▶ _THE EXERCISE_:
Reproduce the lines below word for word, everything from the first line down to the line containing "[500, 513, 536, 529] StreetNumber: 4667", with both of those lines included.
-- Start of RECORDS SUPPLIED --
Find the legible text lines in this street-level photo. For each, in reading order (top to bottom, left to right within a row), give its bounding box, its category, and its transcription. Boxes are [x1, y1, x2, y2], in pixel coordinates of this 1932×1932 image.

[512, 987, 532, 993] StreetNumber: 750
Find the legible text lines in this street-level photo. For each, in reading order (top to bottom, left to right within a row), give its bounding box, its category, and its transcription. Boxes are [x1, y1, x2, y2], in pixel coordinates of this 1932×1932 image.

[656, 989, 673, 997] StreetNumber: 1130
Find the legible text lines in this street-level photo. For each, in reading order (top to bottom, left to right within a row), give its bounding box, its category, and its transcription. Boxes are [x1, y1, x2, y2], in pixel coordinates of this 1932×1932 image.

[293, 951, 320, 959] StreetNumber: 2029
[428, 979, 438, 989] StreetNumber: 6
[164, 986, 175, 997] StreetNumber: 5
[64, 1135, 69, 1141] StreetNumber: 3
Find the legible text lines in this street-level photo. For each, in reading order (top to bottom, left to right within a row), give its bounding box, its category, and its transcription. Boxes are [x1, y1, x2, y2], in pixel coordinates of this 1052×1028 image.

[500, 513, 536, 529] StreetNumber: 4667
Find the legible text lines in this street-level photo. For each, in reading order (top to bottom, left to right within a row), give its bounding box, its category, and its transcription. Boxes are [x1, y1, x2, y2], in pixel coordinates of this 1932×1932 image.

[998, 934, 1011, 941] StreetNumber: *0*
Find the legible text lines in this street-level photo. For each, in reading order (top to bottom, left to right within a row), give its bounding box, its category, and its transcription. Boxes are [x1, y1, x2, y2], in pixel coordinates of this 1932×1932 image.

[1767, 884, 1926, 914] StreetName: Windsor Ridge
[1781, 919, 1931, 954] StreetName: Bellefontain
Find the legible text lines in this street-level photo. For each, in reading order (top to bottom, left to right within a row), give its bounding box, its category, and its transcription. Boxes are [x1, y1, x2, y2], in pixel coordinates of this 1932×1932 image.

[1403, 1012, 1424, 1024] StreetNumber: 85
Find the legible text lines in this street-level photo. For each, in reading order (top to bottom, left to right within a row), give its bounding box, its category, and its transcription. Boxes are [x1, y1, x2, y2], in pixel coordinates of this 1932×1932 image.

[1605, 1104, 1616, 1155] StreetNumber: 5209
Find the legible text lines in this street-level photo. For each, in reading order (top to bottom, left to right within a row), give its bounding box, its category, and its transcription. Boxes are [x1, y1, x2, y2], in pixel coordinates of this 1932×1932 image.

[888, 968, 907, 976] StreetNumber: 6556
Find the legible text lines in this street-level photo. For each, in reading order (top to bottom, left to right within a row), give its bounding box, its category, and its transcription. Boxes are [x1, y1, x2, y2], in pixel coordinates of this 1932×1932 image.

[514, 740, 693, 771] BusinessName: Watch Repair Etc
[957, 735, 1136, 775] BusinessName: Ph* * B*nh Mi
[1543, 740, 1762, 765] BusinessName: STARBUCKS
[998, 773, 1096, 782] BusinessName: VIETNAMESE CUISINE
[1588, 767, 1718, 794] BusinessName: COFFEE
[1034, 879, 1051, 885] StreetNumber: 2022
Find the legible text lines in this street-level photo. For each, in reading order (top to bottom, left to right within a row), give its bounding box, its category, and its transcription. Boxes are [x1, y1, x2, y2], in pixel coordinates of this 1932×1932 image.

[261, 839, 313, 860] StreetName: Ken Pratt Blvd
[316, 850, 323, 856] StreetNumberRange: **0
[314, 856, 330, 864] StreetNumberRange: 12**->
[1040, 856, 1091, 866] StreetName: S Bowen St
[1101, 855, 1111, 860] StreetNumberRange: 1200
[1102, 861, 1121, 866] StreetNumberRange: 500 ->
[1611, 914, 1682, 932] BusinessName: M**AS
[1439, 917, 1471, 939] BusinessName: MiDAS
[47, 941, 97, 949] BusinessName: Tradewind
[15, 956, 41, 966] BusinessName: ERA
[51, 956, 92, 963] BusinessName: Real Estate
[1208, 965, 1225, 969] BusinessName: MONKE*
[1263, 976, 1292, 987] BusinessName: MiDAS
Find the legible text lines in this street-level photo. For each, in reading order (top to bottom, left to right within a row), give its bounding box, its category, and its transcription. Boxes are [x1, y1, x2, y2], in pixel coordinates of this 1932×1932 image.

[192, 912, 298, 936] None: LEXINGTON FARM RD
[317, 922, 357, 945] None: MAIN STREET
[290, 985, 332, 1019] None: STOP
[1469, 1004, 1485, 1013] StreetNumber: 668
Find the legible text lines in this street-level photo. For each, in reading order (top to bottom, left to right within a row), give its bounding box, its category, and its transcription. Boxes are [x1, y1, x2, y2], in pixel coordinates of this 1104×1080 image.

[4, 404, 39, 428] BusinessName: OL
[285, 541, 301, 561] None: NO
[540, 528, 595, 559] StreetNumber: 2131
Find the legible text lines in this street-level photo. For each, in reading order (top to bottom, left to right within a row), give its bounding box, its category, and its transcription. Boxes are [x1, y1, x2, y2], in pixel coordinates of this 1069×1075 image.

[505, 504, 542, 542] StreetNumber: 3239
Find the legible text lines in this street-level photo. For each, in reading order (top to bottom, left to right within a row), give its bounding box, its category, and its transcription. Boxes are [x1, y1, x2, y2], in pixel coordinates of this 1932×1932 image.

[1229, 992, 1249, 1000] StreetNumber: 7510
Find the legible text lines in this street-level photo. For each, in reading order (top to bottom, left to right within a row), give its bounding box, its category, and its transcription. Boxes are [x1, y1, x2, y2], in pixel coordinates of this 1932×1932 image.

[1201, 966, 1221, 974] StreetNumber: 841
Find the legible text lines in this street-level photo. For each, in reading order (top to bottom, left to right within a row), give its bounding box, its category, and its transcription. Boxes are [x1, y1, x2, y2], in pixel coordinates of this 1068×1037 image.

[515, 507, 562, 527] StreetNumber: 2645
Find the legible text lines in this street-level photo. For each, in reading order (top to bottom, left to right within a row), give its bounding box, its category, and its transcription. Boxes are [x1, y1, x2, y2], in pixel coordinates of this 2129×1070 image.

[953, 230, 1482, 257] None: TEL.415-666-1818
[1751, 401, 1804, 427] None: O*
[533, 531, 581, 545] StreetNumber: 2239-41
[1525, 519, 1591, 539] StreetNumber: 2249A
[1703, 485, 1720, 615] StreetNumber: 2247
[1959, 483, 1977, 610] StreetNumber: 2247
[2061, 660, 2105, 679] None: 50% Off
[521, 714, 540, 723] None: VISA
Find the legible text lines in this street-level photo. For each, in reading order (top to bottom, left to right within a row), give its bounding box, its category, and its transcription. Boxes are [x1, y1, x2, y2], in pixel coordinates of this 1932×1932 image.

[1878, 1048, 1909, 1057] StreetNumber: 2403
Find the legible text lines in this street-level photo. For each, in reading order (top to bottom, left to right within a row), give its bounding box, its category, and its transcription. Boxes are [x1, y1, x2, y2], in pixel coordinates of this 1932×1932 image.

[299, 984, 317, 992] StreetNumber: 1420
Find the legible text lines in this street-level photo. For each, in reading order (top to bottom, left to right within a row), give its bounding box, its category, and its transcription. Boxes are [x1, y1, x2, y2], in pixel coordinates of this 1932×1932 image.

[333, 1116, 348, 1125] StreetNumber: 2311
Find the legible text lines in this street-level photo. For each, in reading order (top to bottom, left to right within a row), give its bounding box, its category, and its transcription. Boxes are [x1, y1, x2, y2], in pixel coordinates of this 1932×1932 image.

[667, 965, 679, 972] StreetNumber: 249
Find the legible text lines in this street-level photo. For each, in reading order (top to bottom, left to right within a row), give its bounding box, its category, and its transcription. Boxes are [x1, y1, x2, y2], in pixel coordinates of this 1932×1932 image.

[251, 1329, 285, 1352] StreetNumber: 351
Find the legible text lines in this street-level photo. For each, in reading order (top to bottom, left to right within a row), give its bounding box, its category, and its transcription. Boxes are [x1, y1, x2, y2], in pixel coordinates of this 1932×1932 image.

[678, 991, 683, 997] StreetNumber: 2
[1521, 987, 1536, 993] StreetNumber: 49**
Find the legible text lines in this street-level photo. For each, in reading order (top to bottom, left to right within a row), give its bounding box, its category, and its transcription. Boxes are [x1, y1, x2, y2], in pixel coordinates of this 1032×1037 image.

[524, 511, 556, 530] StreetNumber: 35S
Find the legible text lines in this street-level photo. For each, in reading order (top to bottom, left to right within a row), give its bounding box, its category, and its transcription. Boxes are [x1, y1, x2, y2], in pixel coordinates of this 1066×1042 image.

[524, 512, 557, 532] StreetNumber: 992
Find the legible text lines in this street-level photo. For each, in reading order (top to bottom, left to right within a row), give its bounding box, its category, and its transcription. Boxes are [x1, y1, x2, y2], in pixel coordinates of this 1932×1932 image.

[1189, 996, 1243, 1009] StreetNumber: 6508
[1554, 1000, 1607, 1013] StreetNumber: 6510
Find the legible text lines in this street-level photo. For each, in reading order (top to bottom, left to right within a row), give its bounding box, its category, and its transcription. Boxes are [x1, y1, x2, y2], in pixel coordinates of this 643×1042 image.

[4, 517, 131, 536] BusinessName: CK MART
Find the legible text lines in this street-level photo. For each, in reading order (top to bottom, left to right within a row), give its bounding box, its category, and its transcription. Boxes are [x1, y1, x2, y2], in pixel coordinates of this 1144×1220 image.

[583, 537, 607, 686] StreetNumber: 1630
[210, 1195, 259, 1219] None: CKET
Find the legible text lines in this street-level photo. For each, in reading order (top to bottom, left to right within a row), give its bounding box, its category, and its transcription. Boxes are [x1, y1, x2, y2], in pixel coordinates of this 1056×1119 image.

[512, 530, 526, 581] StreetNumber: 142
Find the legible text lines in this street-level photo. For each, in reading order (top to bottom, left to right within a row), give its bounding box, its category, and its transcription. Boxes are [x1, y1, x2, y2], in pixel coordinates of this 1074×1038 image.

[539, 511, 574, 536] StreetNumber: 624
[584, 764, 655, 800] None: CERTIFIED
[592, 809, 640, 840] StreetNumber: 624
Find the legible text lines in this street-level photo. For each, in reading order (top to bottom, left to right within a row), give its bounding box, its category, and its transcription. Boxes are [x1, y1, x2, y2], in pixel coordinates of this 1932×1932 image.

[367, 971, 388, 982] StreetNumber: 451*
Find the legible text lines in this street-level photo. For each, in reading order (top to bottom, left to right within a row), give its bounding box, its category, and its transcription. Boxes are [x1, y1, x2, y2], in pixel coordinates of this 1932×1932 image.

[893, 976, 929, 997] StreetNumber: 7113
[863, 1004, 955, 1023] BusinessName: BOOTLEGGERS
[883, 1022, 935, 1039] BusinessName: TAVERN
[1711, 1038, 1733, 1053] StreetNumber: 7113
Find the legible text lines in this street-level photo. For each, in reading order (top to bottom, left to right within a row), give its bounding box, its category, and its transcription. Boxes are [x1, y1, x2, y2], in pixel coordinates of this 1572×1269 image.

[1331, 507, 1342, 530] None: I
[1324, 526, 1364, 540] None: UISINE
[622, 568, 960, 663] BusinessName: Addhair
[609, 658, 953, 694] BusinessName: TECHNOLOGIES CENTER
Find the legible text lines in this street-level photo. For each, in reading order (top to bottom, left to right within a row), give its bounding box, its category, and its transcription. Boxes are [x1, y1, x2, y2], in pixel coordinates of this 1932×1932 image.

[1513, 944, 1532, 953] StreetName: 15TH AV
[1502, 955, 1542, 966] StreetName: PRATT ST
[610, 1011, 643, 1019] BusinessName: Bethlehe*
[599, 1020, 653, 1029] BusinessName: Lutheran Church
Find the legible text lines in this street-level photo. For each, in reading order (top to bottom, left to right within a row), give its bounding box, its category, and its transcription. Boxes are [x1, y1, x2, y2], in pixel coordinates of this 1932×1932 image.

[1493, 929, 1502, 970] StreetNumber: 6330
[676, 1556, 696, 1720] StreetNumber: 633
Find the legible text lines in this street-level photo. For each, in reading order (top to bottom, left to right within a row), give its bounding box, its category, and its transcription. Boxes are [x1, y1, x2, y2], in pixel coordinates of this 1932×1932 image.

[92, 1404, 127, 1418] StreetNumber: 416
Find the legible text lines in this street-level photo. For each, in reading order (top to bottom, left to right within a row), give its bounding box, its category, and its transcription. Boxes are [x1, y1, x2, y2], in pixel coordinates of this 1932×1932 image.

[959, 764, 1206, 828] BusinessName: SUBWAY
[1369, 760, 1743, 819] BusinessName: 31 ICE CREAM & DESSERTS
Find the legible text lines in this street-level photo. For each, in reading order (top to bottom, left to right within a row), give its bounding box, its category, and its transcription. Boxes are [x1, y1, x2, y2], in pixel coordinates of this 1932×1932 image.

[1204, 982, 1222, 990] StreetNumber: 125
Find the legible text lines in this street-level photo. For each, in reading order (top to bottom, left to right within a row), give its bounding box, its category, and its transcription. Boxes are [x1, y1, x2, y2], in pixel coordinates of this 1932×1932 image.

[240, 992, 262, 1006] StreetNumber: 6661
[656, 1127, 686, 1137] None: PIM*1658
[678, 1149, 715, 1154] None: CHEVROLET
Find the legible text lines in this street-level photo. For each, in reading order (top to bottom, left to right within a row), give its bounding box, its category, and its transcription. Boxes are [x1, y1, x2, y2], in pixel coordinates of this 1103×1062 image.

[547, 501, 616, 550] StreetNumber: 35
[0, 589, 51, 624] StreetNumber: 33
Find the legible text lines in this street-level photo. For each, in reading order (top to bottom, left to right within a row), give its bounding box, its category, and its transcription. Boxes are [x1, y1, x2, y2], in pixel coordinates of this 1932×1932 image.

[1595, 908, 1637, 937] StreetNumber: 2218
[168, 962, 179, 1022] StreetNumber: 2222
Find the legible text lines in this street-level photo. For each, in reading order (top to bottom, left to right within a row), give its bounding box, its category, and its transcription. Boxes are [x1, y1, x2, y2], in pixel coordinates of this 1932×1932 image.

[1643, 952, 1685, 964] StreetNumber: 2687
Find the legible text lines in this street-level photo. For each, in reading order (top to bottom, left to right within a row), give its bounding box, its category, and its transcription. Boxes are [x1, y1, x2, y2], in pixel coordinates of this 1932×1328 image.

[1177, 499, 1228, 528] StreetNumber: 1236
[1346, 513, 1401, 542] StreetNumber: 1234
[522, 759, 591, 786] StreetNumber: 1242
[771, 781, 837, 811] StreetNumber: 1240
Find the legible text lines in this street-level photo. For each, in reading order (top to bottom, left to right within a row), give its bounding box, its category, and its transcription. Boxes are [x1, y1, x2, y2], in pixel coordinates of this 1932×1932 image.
-- End of RECORDS SUPPLIED --
▶ _OUTPUT OF THE EXERCISE_:
Find the legible text lines in this street-level photo. For each, in reading order (top to bottom, left to right within a row), give its bounding box, its category, and its transcription. Boxes are [x1, y1, x2, y2], in pixel coordinates of this 1932×1932 image.

[512, 987, 532, 993] StreetNumber: 750
Find the legible text lines in this street-level photo. For each, in reading order (top to bottom, left to right within a row), give its bounding box, its category, and its transcription. Boxes are [x1, y1, x2, y2], in pixel coordinates of this 1932×1932 image.

[656, 989, 673, 997] StreetNumber: 1130
Find the legible text lines in this street-level photo. For each, in reading order (top to bottom, left to right within a row), give its bounding box, its category, and its transcription. Boxes are [x1, y1, x2, y2], in pixel coordinates of this 1932×1932 image.

[293, 951, 320, 959] StreetNumber: 2029
[428, 979, 438, 989] StreetNumber: 6
[164, 986, 175, 997] StreetNumber: 5
[64, 1135, 69, 1141] StreetNumber: 3
Find the legible text lines in this street-level photo. For each, in reading order (top to bottom, left to right within a row), give its bounding box, its category, and its transcription. Boxes are [x1, y1, x2, y2], in pixel coordinates of this 1052×1028 image.

[500, 513, 536, 529] StreetNumber: 4667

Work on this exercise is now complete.